Statistical Analysis
Descriptive Statistics
| Statistic | What It Tells You | Use Case |
|---|---|---|
| Mean | Average value | Central tendency |
| Median | Middle value | Robust to outliers |
| Mode | Most common | Categorical data |
| Std Dev | Spread around mean | Variability |
| Min/Max | Range | Data boundaries |
| Percentiles | Distribution shape | Benchmarking |
Quick Stats with Python
# Full descriptive statistics stats = df['amount'].describe() print(stats) # Additional stats print(f"Median: {df['amount'].median()}") print(f"Mode: {df['amount'].mode()[0]}") print(f"Skewness: {df['amount'].skew()}") print(f"Kurtosis: {df['amount'].kurtosis()}") # Correlation correlation = df['sales'].corr(df['marketing_spend']) print(f"Correlation: {correlation:.3f}")
Statistical Tests Quick Reference
| Test | Use Case | Python |
|---|---|---|
| T-test | Compare two means | |
| Chi-square | Categorical independence | |
| ANOVA | Compare 3+ means | |
| Pearson | Linear correlation | |
Analysis Workflow
Standard Analysis Process
-
Define the Question
- What are we trying to answer?
- What decisions will this inform?
-
Understand the Data
- What data is available?
- What's the structure and quality?
-
Clean and Prepare
- Handle missing values
- Fix data types
- Remove duplicates
-
Explore
- Descriptive statistics
- Initial visualizations
- Identify patterns
-
Analyze
- Deep dive into findings
- Statistical tests if needed
- Validate hypotheses
-
Communicate
- Clear visualizations
- Actionable insights
- Recommendations
Analysis Request Template
# Analysis Request ## Question [What are we trying to answer?] ## Context [Why does this matter?
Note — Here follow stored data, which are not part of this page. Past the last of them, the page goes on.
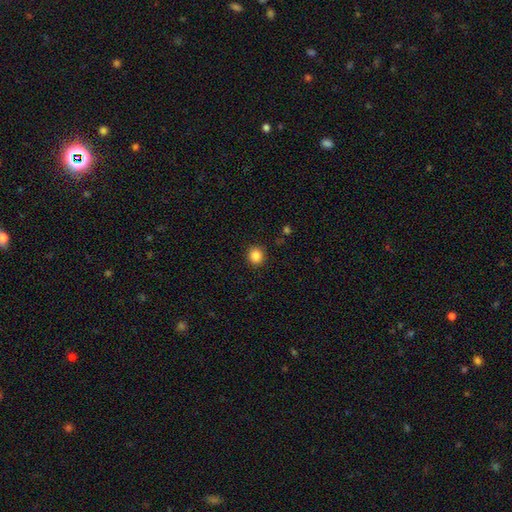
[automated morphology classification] Overall: smooth (86%). How rounded: round (87%). Merging: none (91%).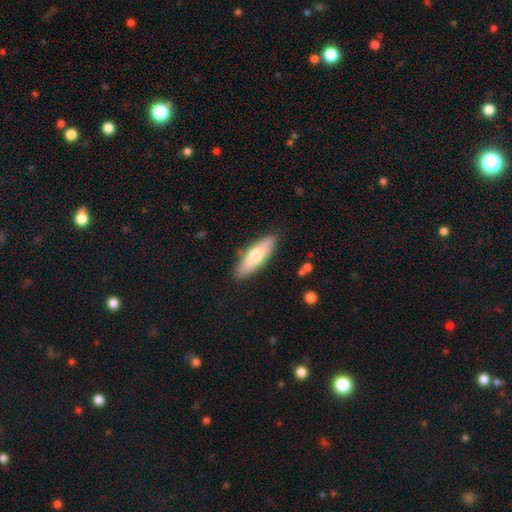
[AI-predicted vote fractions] This appears to be a smooth galaxy with no disk features (69%) that is in between round and cigar-shaped (49%, tied with cigar-shaped). Merging: none (86%).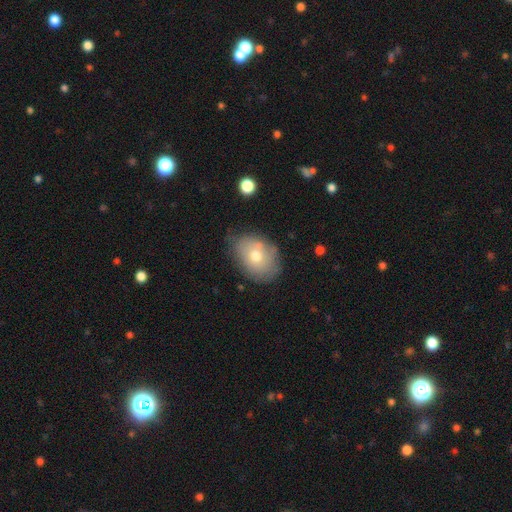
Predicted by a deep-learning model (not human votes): The model was most divided on "smooth or featured": smooth: 66%, featured or disk: 26%, star or artifact: 8%. More confident: how rounded — in between (74%); merging — none (66%).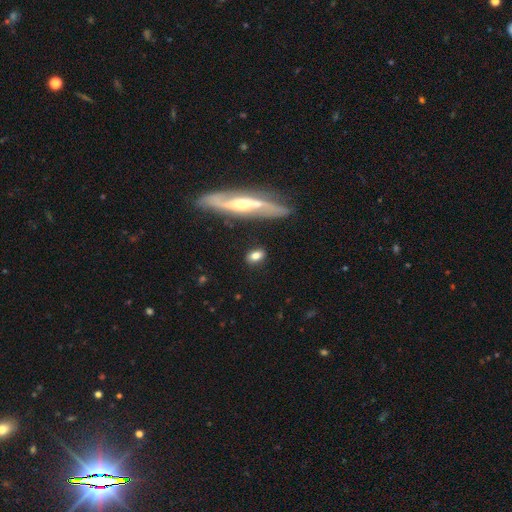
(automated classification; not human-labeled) Smooth or featured?
  - smooth: 74% *
  - featured or disk: 19%
  - star or artifact: 7%
How rounded?
  - in between: 74% *
  - round: 18%
  - cigar-shaped: 9%
Merging?
  - none: 79% *
  - minor disturbance: 12%
  - major disturbance: 4%
  - merger: 4%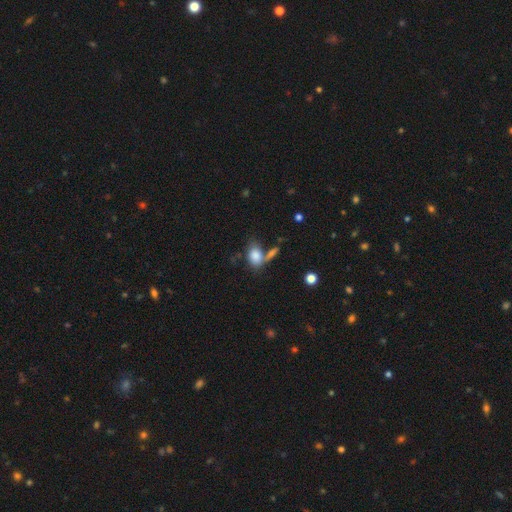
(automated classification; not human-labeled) Smooth or featured? smooth (80%)
How rounded? in between (83%)
Merging? none (40%)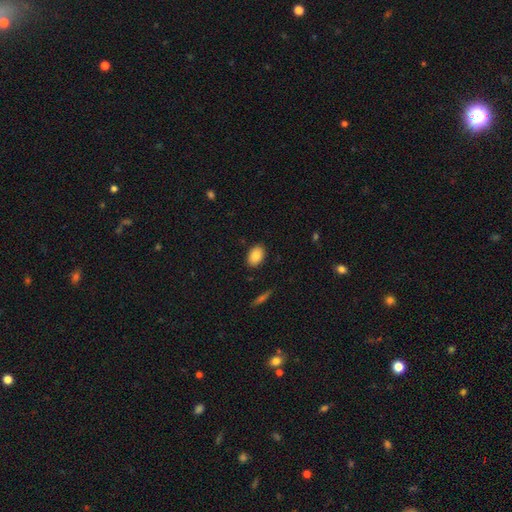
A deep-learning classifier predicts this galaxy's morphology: smooth_or_featured: smooth (p=0.87) [alt: star or artifact p=0.07]
how_rounded: in between (p=0.86) [alt: round p=0.12]
merging: none (p=0.87) [alt: minor disturbance p=0.09]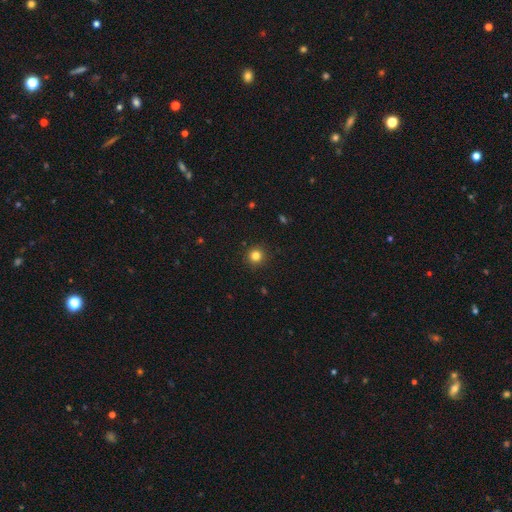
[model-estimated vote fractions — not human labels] Smooth or featured? Predicted: smooth (p=0.82). How rounded? Predicted: round (p=0.94). Merging? Predicted: none (p=0.92).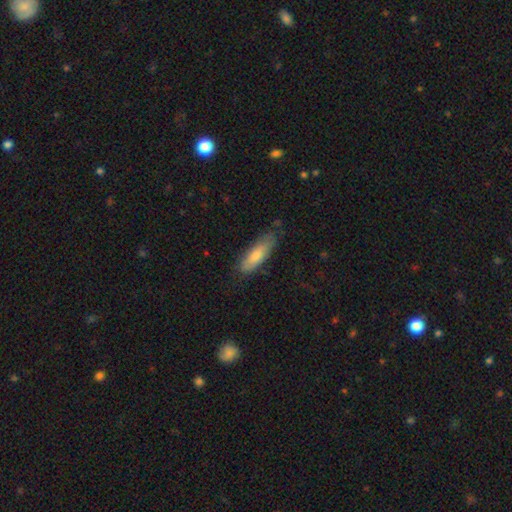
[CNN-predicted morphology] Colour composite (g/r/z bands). It shows a smooth galaxy with no disk features (74%) that is cigar-shaped (52%). Merging: none (71%).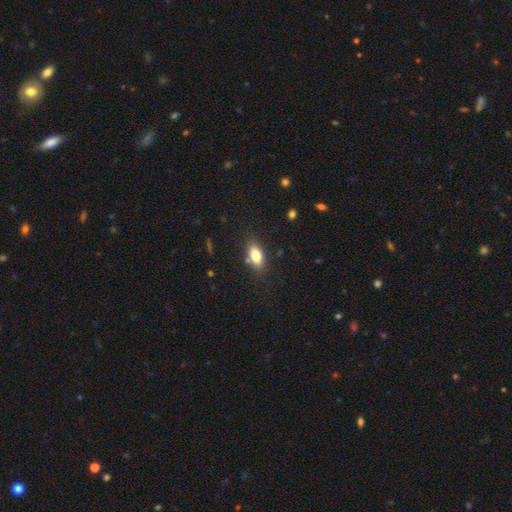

What decision will it inform?] ## Data Available - [Dataset 1]: [Description] - [Dataset 2]: [Description] ## Expected Output - [Deliverable 1] - [Deliverable 2] ## Timeline [When is this needed?] ## Notes [Any constraints or considerations]
Scripts
data-init.sh
Initialize your data analysis workspace.
query.sh
Quick SQL query execution.
# Run query from file ./scripts/query.sh --file queries/daily-report.sql # Run inline query ./scripts/query.sh "SELECT COUNT(*) FROM users" # Save output to file ./scripts/query.sh --file queries/export.sql --output data/export.csv
analyze.py
Python analysis toolkit.
# Basic analysis python scripts/analyze.py --input data/sales.csv # With specific analysis type python scripts/analyze.py --input data/sales.csv --type cohort # Generate report python scripts/analyze.py --input data/sales.csv --report weekly
Integration Tips
With Other Skills
| Skill | Integration |
|---|---|
| Marketing | Analyze campaign performance, content metrics |
| Sales | Pipeline analytics, conversion analysis |
| Business Dev | Market research data, competitor analysis |
Common Data Sources
- Databases: PostgreSQL, MySQL, SQLite
- Warehouses: BigQuery, Snowflake, Redshift
- Spreadsheets: Google Sheets, Excel, CSV
- APIs: REST endpoints, GraphQL
- Files: JSON, Parquet, XML
Best Practices
- Start with the question — Know what you're trying to answer
- Validate your data — Garbage in = garbage out
- Document everything — Queries, assumptions, decisions
- Visualize appropriately — Right chart for right data
- Show your work — Methodology matters
- Lead with insights — Not just data dumps
- Make it actionable — "So what?" → "Now what?"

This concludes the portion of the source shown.